The lines to copy are those with "LIST" in them. Pull each one from the entries below.

Records to use ::
+--
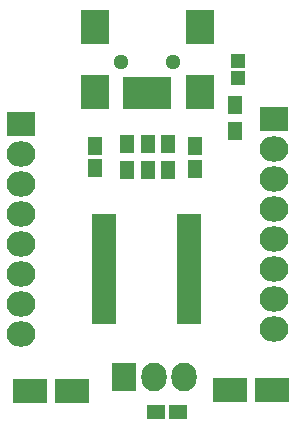
<source format=gts>
G04 #@! TF.FileFunction,Soldermask,Top*
%FSLAX46Y46*%
G04 Gerber Fmt 4.6, Leading zero omitted, Abs format (unit mm)*
G04 Created by KiCad (PCBNEW 4.0.2+dfsg1-stable) date Mon 21 Aug 2017 12:22:30 PM CEST*
%MOMM*%
G01*
G04 APERTURE LIST*
%ADD10C,0.100000*%
%ADD11R,1.600000X1.150000*%
%ADD12R,3.000960X2.000200*%
%ADD13R,1.150000X1.600000*%
%ADD14R,1.197560X1.197560*%
%ADD15R,1.300000X1.600000*%
%ADD16R,0.900380X2.701240*%
%ADD17R,2.398980X2.899360*%
%ADD18C,1.299160*%
%ADD19R,2.127200X2.432000*%
%ADD20O,2.127200X2.432000*%
%ADD21R,2.432000X2.127200*%
%ADD22O,2.432000X2.127200*%
%ADD23R,2.150000X0.850000*%
G04 APERTURE END LIST*
D10*
D11*
X136400000Y-119800000D03*
X138300000Y-119800000D03*
D12*
X129350860Y-118000000D03*
X125749140Y-118000000D03*
X142699140Y-117950000D03*
X146300860Y-117950000D03*
D13*
X139750000Y-99200000D03*
X139750000Y-97300000D03*
X131250000Y-99150000D03*
X131250000Y-97250000D03*
D14*
X143350000Y-91549300D03*
X143350000Y-90050700D03*
D15*
X137450000Y-99300000D03*
X137450000Y-97100000D03*
D16*
X137300200Y-92799320D03*
X136500100Y-92799320D03*
X135700000Y-92799320D03*
X134899900Y-92799320D03*
X134099800Y-92799320D03*
D17*
X140150080Y-92700260D03*
X140150080Y-87201160D03*
X131249920Y-92700260D03*
X131249920Y-87201160D03*
D18*
X137899640Y-90200900D03*
X133500360Y-90200900D03*
D19*
X133750000Y-116850000D03*
D20*
X136290000Y-116850000D03*
X138830000Y-116850000D03*
D21*
X125050000Y-95400000D03*
D22*
X125050000Y-97940000D03*
X125050000Y-100480000D03*
X125050000Y-103020000D03*
X125050000Y-105560000D03*
X125050000Y-108100000D03*
X125050000Y-110640000D03*
X125050000Y-113180000D03*
D21*
X146450000Y-95000000D03*
D22*
X146450000Y-97540000D03*
X146450000Y-100080000D03*
X146450000Y-102620000D03*
X146450000Y-105160000D03*
X146450000Y-107700000D03*
X146450000Y-110240000D03*
X146450000Y-112780000D03*
D15*
X134000000Y-99300000D03*
X134000000Y-97100000D03*
X135750000Y-99300000D03*
X135750000Y-97100000D03*
X143100000Y-96000000D03*
X143100000Y-93800000D03*
D23*
X132000000Y-103475000D03*
X132000000Y-104125000D03*
X132000000Y-104775000D03*
X132000000Y-105425000D03*
X132000000Y-106075000D03*
X132000000Y-106725000D03*
X132000000Y-107375000D03*
X132000000Y-108025000D03*
X132000000Y-108675000D03*
X132000000Y-109325000D03*
X132000000Y-109975000D03*
X132000000Y-110625000D03*
X132000000Y-111275000D03*
X132000000Y-111925000D03*
X139200000Y-111925000D03*
X139200000Y-111275000D03*
X139200000Y-110625000D03*
X139200000Y-109975000D03*
X139200000Y-109325000D03*
X139200000Y-108675000D03*
X139200000Y-108025000D03*
X139200000Y-107375000D03*
X139200000Y-106725000D03*
X139200000Y-106075000D03*
X139200000Y-105425000D03*
X139200000Y-104775000D03*
X139200000Y-104125000D03*
X139200000Y-103475000D03*
M02*

</source>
+--
Result for this task ::
G04 APERTURE LIST*
G04 APERTURE END LIST*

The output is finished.